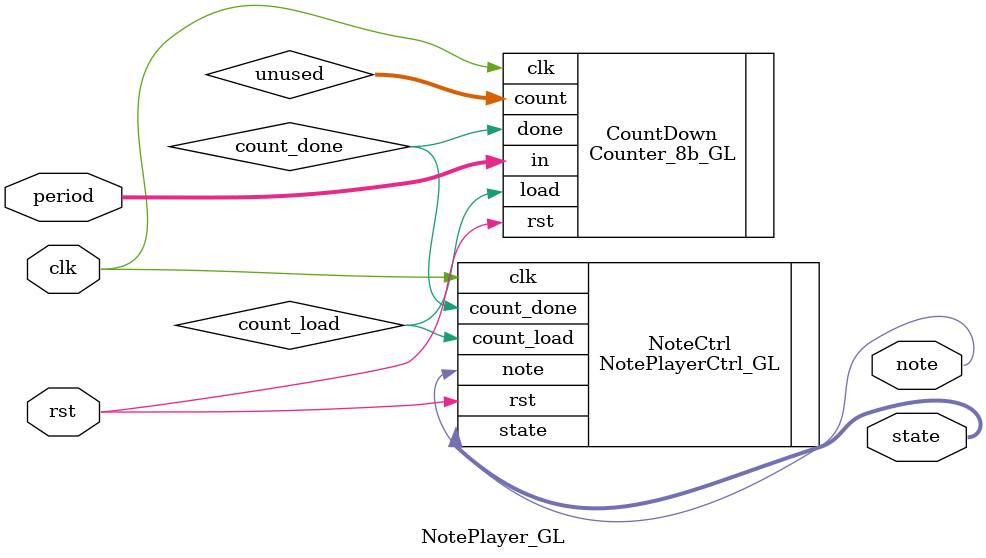
<source format=v>

`ifndef NOTEPLAYER_GL_V
`define NOTEPLAYER_GL_V

`include "Counter_8b_GL.v"
`include "NotePlayerCtrl_GL.v"

module NotePlayer_GL
(
  (* keep=1 *) input  wire       clk,
  (* keep=1 *) input  wire       rst,
  (* keep=1 *) input  wire [7:0] period,
  (* keep=1 *) output wire [3:0] state,
  (* keep=1 *) output wire       note
);
wire count_load;
wire count_done;
wire [7:0] unused;

//Instatuated the Counter
Counter_8b_GL CountDown(
  .clk(clk),
  .rst(rst),
  .load(count_load),
  .in(period),
  .count(unused),
  .done(count_done)
);

//Instatuated the NotePlayerCtrl
NotePlayerCtrl_GL NoteCtrl(
  .clk(clk),
  .rst(rst),
  .count_done(count_done),
  .state(state),
  .note(note),
  .count_load(count_load)
);

endmodule

`endif /* NOTEPLAYER_GL_V */


</source>
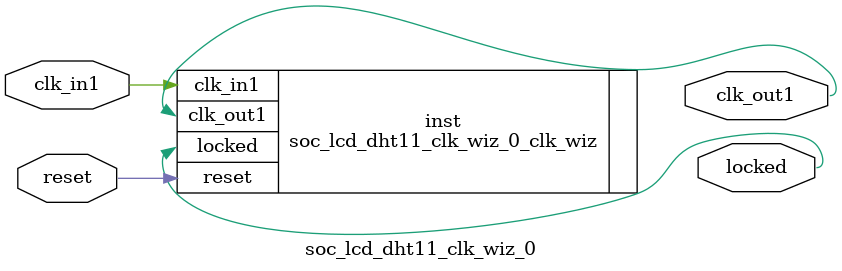
<source format=v>


`timescale 1ps/1ps

(* CORE_GENERATION_INFO = "soc_lcd_dht11_clk_wiz_0,clk_wiz_v6_0_15_0_0,{component_name=soc_lcd_dht11_clk_wiz_0,use_phase_alignment=true,use_min_o_jitter=false,use_max_i_jitter=false,use_dyn_phase_shift=false,use_inclk_switchover=false,use_dyn_reconfig=false,enable_axi=0,feedback_source=FDBK_AUTO,PRIMITIVE=MMCM,num_out_clk=1,clkin1_period=10.000,clkin2_period=10.000,use_power_down=false,use_reset=true,use_locked=true,use_inclk_stopped=false,feedback_type=SINGLE,CLOCK_MGR_TYPE=NA,manual_override=false}" *)

module soc_lcd_dht11_clk_wiz_0 
 (
  // Clock out ports
  output        clk_out1,
  // Status and control signals
  input         reset,
  output        locked,
 // Clock in ports
  input         clk_in1
 );

  soc_lcd_dht11_clk_wiz_0_clk_wiz inst
  (
  // Clock out ports  
  .clk_out1(clk_out1),
  // Status and control signals               
  .reset(reset), 
  .locked(locked),
 // Clock in ports
  .clk_in1(clk_in1)
  );

endmodule

</source>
□ □ □ □
__Exercise objective__: In the answer, the data should reappear exactly, with no pictures.

__Answer below__:
<source format=v>

`ifndef NOTEPLAYER_GL_V
`define NOTEPLAYER_GL_V

`include "Counter_8b_GL.v"
`include "NotePlayerCtrl_GL.v"

module NotePlayer_GL
(
  (* keep=1 *) input  wire       clk,
  (* keep=1 *) input  wire       rst,
  (* keep=1 *) input  wire [7:0] period,
  (* keep=1 *) output wire [3:0] state,
  (* keep=1 *) output wire       note
);
wire count_load;
wire count_done;
wire [7:0] unused;

//Instatuated the Counter
Counter_8b_GL CountDown(
  .clk(clk),
  .rst(rst),
  .load(count_load),
  .in(period),
  .count(unused),
  .done(count_done)
);

//Instatuated the NotePlayerCtrl
NotePlayerCtrl_GL NoteCtrl(
  .clk(clk),
  .rst(rst),
  .count_done(count_done),
  .state(state),
  .note(note),
  .count_load(count_load)
);

endmodule

`endif /* NOTEPLAYER_GL_V */


</source>
<source format=v>


`timescale 1ps/1ps

(* CORE_GENERATION_INFO = "soc_lcd_dht11_clk_wiz_0,clk_wiz_v6_0_15_0_0,{component_name=soc_lcd_dht11_clk_wiz_0,use_phase_alignment=true,use_min_o_jitter=false,use_max_i_jitter=false,use_dyn_phase_shift=false,use_inclk_switchover=false,use_dyn_reconfig=false,enable_axi=0,feedback_source=FDBK_AUTO,PRIMITIVE=MMCM,num_out_clk=1,clkin1_period=10.000,clkin2_period=10.000,use_power_down=false,use_reset=true,use_locked=true,use_inclk_stopped=false,feedback_type=SINGLE,CLOCK_MGR_TYPE=NA,manual_override=false}" *)

module soc_lcd_dht11_clk_wiz_0 
 (
  // Clock out ports
  output        clk_out1,
  // Status and control signals
  input         reset,
  output        locked,
 // Clock in ports
  input         clk_in1
 );

  soc_lcd_dht11_clk_wiz_0_clk_wiz inst
  (
  // Clock out ports  
  .clk_out1(clk_out1),
  // Status and control signals               
  .reset(reset), 
  .locked(locked),
 // Clock in ports
  .clk_in1(clk_in1)
  );

endmodule

</source>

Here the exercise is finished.